As he outlined it at NASA, Bush's big picture involves a new round of manned lunar missions, eventually manned flight to Mars, possible colonization of the red planet, and perhaps replacing the current space shuttle program.

"We know space very well," said Randy Bellote, a spokesman for Northrop Grumman. "We are ready to participate."

"Our goal will be to be involved on that one," said Spacehab's Campbell.

However, in a period of record US budget deficits, and for a project that will need congressional approval in a general election year, Bush will have little maneuvering room for his new space vision.

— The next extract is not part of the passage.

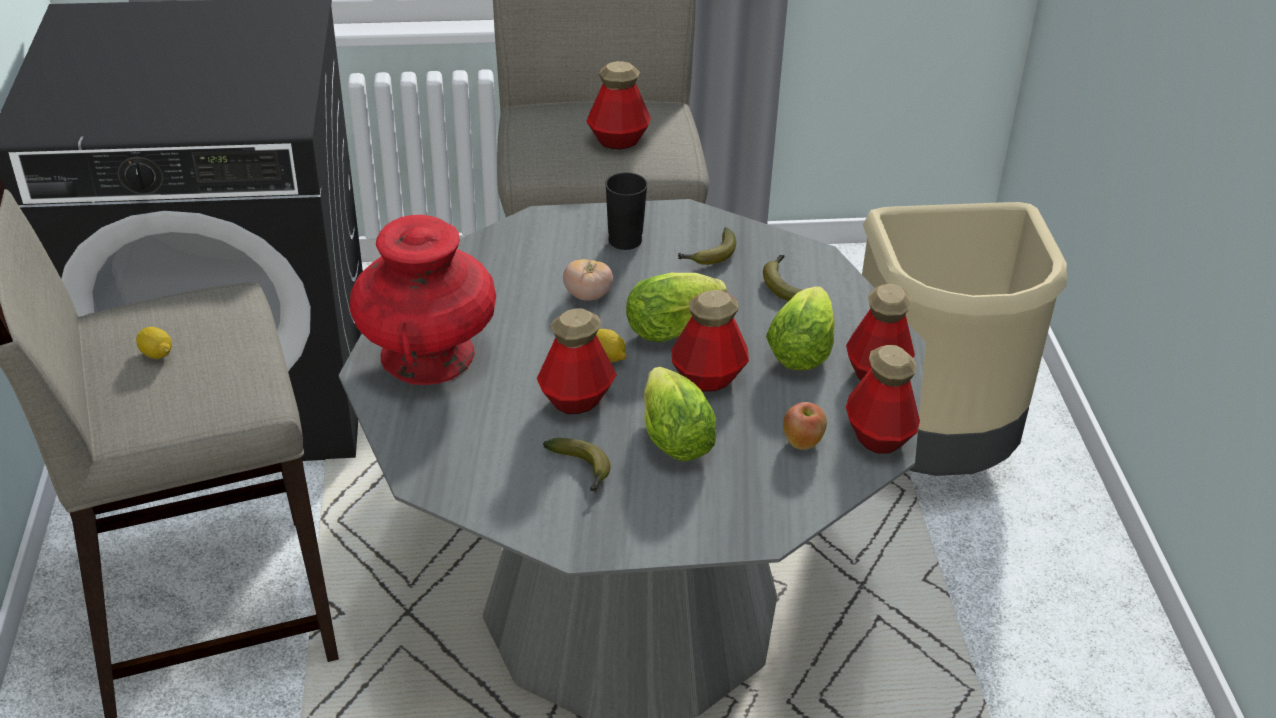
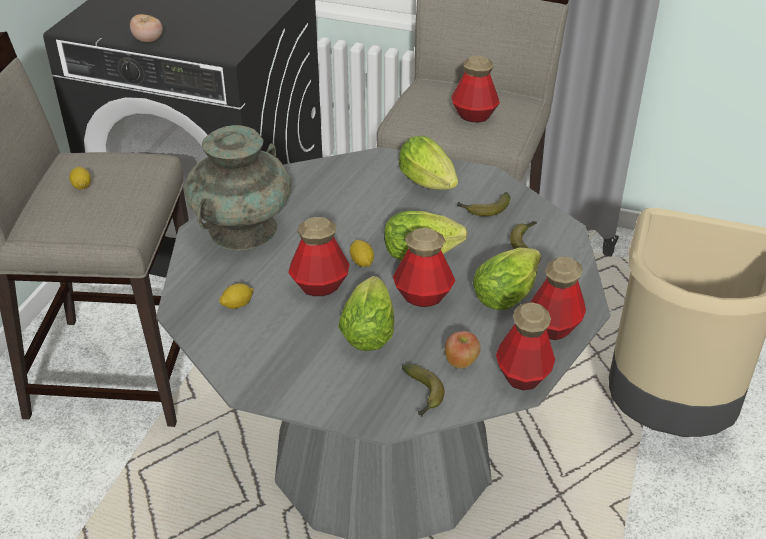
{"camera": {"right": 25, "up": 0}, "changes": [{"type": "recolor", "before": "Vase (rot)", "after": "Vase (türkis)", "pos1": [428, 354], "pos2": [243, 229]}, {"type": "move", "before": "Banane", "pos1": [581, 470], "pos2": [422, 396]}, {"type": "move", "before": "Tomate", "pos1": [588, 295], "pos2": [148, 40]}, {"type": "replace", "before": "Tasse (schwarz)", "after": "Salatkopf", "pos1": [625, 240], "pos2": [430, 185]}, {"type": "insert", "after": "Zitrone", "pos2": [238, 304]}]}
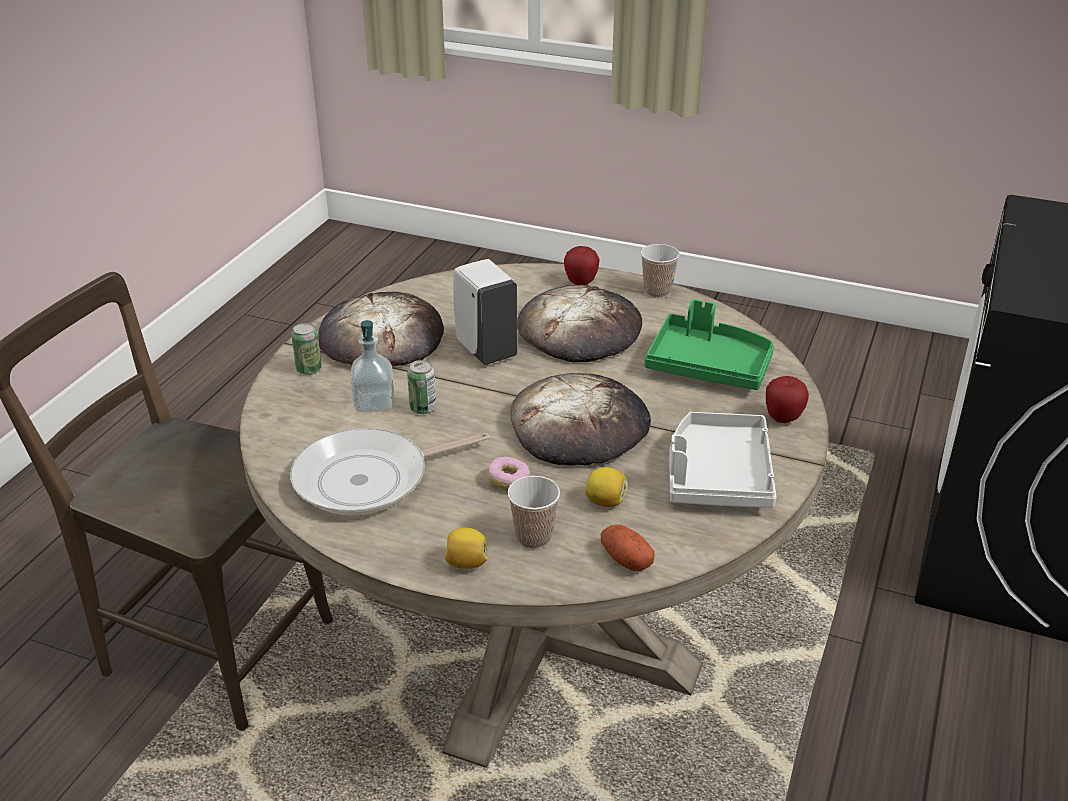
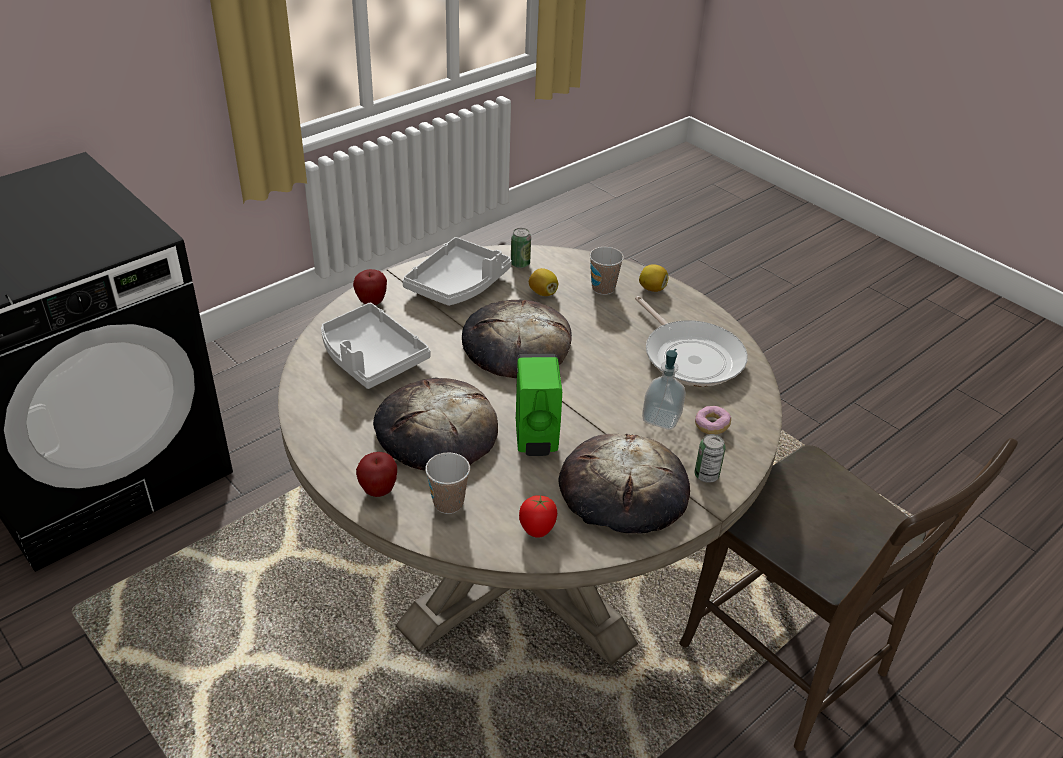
{"camera": {"right": -155, "up": 5}, "changes": [{"type": "rotate", "before": "Pfanne", "pos1": [369, 479], "pos2": [690, 356], "turn": 60}, {"type": "move", "before": "Dose", "pos1": [423, 408], "pos2": [520, 264]}, {"type": "recolor", "before": "Seifenspender (weiß)", "after": "Seifenspender (grün)", "pos1": [485, 350], "pos2": [536, 439]}, {"type": "move", "before": "Donut", "pos1": [508, 481], "pos2": [711, 426]}, {"type": "delete", "before": "Kartoffel", "pos1": [626, 559]}, {"type": "move", "before": "Tasse", "pos1": [657, 292], "pos2": [448, 503]}, {"type": "recolor", "before": "Tablett (grün)", "after": "Tablett (grau)", "pos1": [708, 366], "pos2": [371, 357]}, {"type": "insert", "after": "Tomate", "pos2": [537, 531]}]}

With NASA's annual budget at 15 billion dollars, and with yearly hikes limited to five percent, or 800 million dollars, over each of the ensuing five years, the space agency's financial windfalls to its subcontractors would be tight.

But for Boeing, a major player in the aerospace program for 40 years which had major stakes in the Apollo program of the 1960s and in the ISS, the nation's future in space is real enough.

"We will be well situated" to participate in the new space program, said a confident Ed Memi. "We feel that what we're doing, like the orbital space plane (OSP), will be compatible with President Bush's new vision."

The OSP is envisaged as a successor to the space shuttle program and could serve as a space platform for lunar missions.

"We are here to help achieve the nation's goals, whatever they may be," said Lockheed Martin's McCollum. "We stand ready to help NASA and the president to achieve their objectives."

Northrup Grumman, whose defense contracts are its lifeline, has high hopes of getting a piece of the pie.

"We are rich in a long legacy of supporting manned space projects," said Belote. "We helped with the space shuttle, our system is currently on the Mars Rover, on the Cassini platform towards Jupiter."

For Spacehab, a specialist in building space exploration hardware, exclusion from Bush's new space program is not an option.

"We do plan to pursue any opportunity aggressively, as soon as the vision is clearer," said marketing director Campbell. "We've been focusing on the ISS but our capacities can easily be converted and we can support NASA's designs."